• _About this exercise_:
Reproduce the items word for word, from the very start through the line that contains "nemusí být, zejména", with both ends included. Leave the pictures out of your answer.

Transcribed page contents
=-=-=
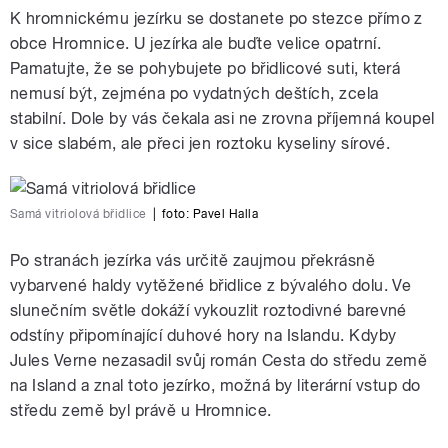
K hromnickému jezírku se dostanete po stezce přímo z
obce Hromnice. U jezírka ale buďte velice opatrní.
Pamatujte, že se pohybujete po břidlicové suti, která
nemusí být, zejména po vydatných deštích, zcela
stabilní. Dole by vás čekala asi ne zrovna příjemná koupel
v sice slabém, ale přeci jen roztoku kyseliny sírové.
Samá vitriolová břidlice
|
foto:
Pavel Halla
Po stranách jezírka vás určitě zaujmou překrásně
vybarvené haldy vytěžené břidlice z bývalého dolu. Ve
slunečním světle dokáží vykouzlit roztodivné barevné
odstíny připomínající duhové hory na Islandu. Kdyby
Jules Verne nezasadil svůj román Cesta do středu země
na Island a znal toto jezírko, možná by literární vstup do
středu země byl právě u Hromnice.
=-=-=
• _Answer for the task_:
K hromnickému jezírku se dostanete po stezce přímo z
obce Hromnice. U jezírka ale buďte velice opatrní.
Pamatujte, že se pohybujete po břidlicové suti, která
nemusí být, zejména po vydatných deštích, zcela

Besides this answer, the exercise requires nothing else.